Most of the recent criticism leveled towards Howlin’ Rain’s second album suggests that it sucks because it does little more than recycle ’70s rock clichés while pining for a bygone rock era that the band members were too young to fully appreciate. The recycling bit isn’t entirely inaccurate, it just gives Howlin’ Rain short shrift because the same could be said about, say, childish Aussie pricks Jet, and the two bands couldn’t sound more different. Ethan Miller’s non-Comets on Fire band elevates itself beyond existing as mere copyists by treating the golden age of 1970s rock radio like a vast museum in which Miller’s the head curator, slavishly devoted to details that only an obsessive would pick up on.

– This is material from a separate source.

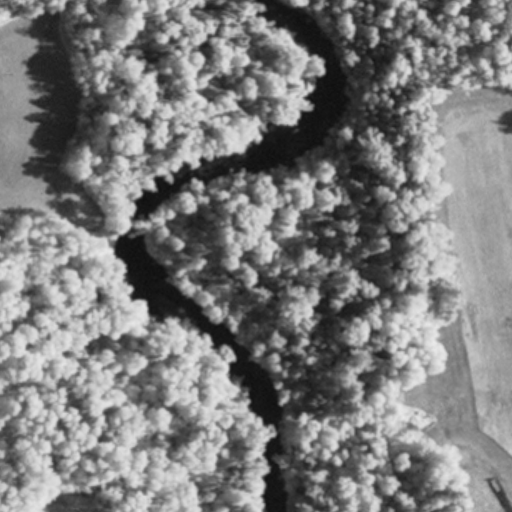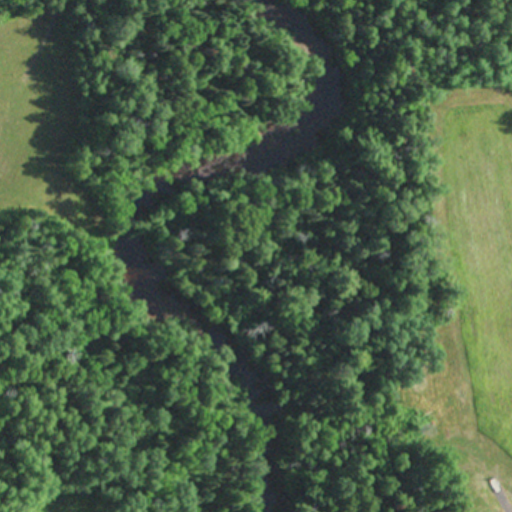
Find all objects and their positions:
road: (485, 495)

And frankly, I live for this ’70s shit, based in no small part on the fact that my parents own nearly all of the records that Howlin’ Rain crib liberally from. Many a teenage Sunday afternoon was spent by the record player sorting through stacks of Neil Young, Iron Butterfly, and the Allman Brothers, marveling at the fact that we had four vinyl copies of Revolver (1966) because my mom and dad each jacked their respective college roommates’ copies. Then there was my early ’90s love of Connecticut’s 99.1 WPLR, once arguably the best classic rock station in New England, now a slave to pre-programming (though erstwhile Deadhead and all around nice guy Mike Lapitino remains). I’m 28, Ethan Miller is 30, and I’m going to go ahead and assume he has some similar life stories.

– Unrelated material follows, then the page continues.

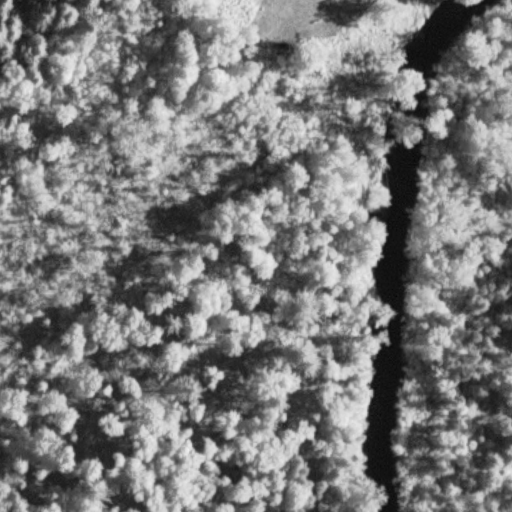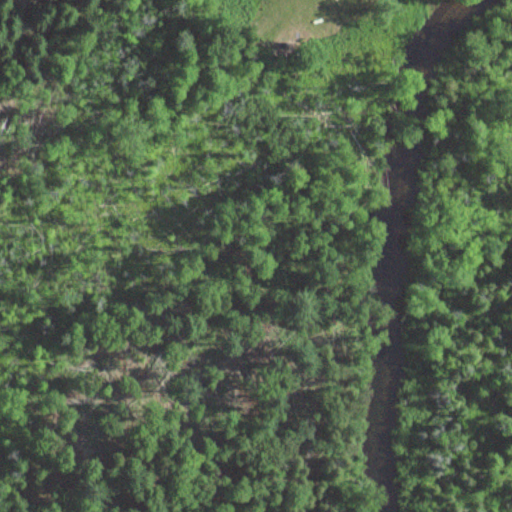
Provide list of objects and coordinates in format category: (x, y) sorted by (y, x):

So Howlin’ Rain is a part of Miller’s rock and roll fantasy, an advanced kind of tribute act to be enjoyed by ’70s rock fanboys and their dads, provided pops isn’t too put off by the watery production that sometimes makes it sound like Miller’s vocals are oddly floating on top of the song. Father and son will also have a blast pointing out the myriad signposts; yup, that’s totally a “Badge” tribute at 3:33 in “Dancers at the End of Time”…both the key and guitar solo of the closing jam in “Goodbye Ruby” directly evoke the second half of the Allman’s “Jessica”…and the chorus harmonies on “Riverboat” are pure Crosby, Stills & Nash, but oddly, the CSN of the late ’70s “Shadow Captain”-era where they were arguably washed up and chillin’ all Vampire Weekend-style on a yacht on their album cover. There’s minimal reason to own that CSN (1977) but I’m kind of glad that Ethan Miller (or at least his dad or uncle) does.

These seven songs (eight if you count the intro) sound great in the car, are loaded with Hammond organ and Fender Rhodes, and Miller’s throaty bellows are higher in the mix than on the first Howlin’ Rain album. Which suggests that he could front a Faces cover band if the money ever dries up. Whether or not you’ll appreciate Howlin’ Rain can basically be gauged by how you react when the brilliant E Major riff of the Doobies’ “China Grove” rings out. If you rock out like Homer Simpson on a yacht in international waters (“The Mansion Family,” orig. air date 1/23/00), this is your band. Ashen faced hipsters need not apply.